My fiance and I had some questions, so I found this cat forum. What a great place! I live with my fiance, we're getting married next year  I came into the relationship with my dog, a pug... his name is Rocky. He just turned 4 in April, and is my little pal. We go everywhere together. Then last year, my fiance's cousin found a little black and white kitty named Lucky. (That's what they called her and it stuck). She was found on the engine of a car, AFTER the car had driven to the coffee shop. She's fine now, a perfectly healthy (and a bit chubby) 1 y/o cat. This same cousin, had a cat, ended up pregnant, and had 6 kittens. 2 black and white (cow looking ones), 2 grey striped ones, and 2 black ones. Everyone jumped at the colored ones, but no one wanted the black ones. It was a brother and sister duo. She was going to take them to the pound as a last resort, and I finally said i'd take them. I couldn't let them go to the pound. So about a year later, they're all healthy, fixed, declawed (i'm sorry...), and crazy growing cats. I wouldn't trade them for the world... okay... maybe sometimes when my allergies get really bad (i'm wickedly allergic to cats!!)... but I love them the same. 8)


----------



## ikbeth (May 10, 2004)

Hello! and welcome to the forum. I really enjoyed reading about your "family".  Lots of friendly people here and tons of great info - have fun looking around.

Beth


----------



## CyberPet (May 12, 2004)

Hey and welcome to the forum! Great to hear about your story.
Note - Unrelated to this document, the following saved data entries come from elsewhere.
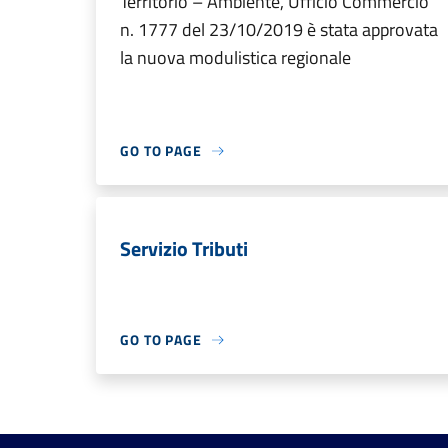
Territorio – Ambiente, Ufficio Commercio
n. 1777 del 23/10/2019 è stata approvata
la nuova modulistica regionale
GO TO PAGE
Servizio Tributi
GO TO PAGE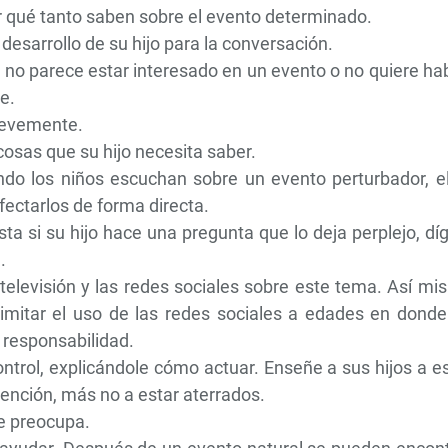
r qué tanto saben sobre el evento determinado.
desarrollo de su hijo para la conversación.
jo no parece estar interesado en un evento o no quiere ha
e.
revemente.
cosas que su hijo necesita saber.
ndo los niños escuchan sobre un evento perturbador, el
ectarlos de forma directa.
ta si su hijo hace una pregunta que lo deja perplejo, dí
.
 televisión y las redes sociales sobre este tema. Así m
imitar el uso de las redes sociales a edades en donde
 responsabilidad.
control, explicándole cómo actuar. Enseñe a sus hijos a e
ención, más no a estar aterrados.
le preocupa.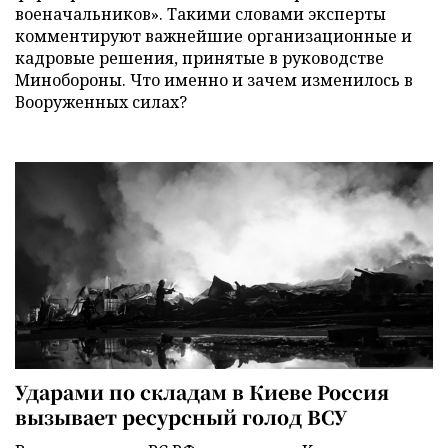
военачальников». Такими словами эксперты
комментируют важнейшие организационные и
кадровые решения, принятые в руководстве
Минобороны. Что именно и зачем изменилось в
Вооруженных силах?
Ударами по складам в Киеве Россия
вызывает ресурсный голод ВСУ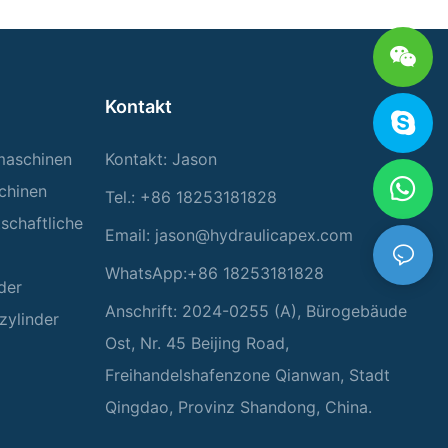
Kontakt
rmaschinen
Kontakt: Jason
chinen
Tel.: +86 18253181828
tschaftliche
Email:
jason@hydraulicapex.com
WhatsApp:+86 18253181828
der
Anschrift: 2024-0255 (A), Bürogebäude
zylinder
Ost, Nr. 45 Beijing Road,
Freihandelshafenzone Qianwan, Stadt
Qingdao, Provinz Shandong, China.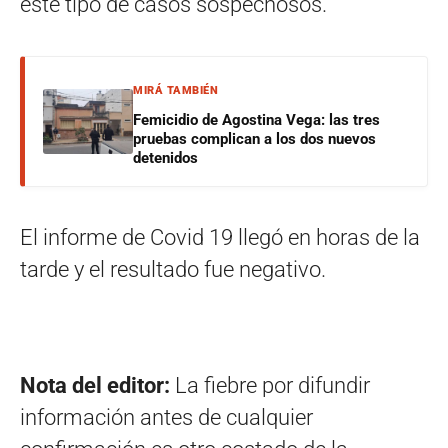
este tipo de casos sospechosos.
MIRÁ TAMBIÉN
Femicidio de Agostina Vega: las tres
pruebas complican a los dos nuevos
detenidos
El informe de Covid 19 llegó en horas de la
tarde y el resultado fue negativo.
Nota del editor:
La fiebre por difundir
información antes de cualquier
And I'm sure your allergy is put on the backburner when you're cuddling with your kitties.


----------



## Aonir (Aug 18, 2003)

Welcome to Cat Forum!


----------



## Annissa (Dec 9, 2003)

Welcome to the forum.


----------



## Jeanie (Jun 18, 2003)

Welcome! Those black kittens would have been the first ones I grabbed! I think black cats are satiny and elegant. I love them! I have never turned down a black kitten. (People sometimes drop off kittens here, when they see my cats sitting on the windowsills.)


----------



## Lori (Jun 8, 2003)

Welcome!!


----------



## kitkat (Sep 22, 2003)

Welcome to the forum and lets see some pictures :lol:


----------



## Superkitties (Jan 30, 2004)




----------



## CatAholic (May 19, 2004)

Enjoy your time here, some super people and all so very helpful! Welcome!


----------



## BoscosMum (Apr 29, 2004)

Welcome....see you around!


----------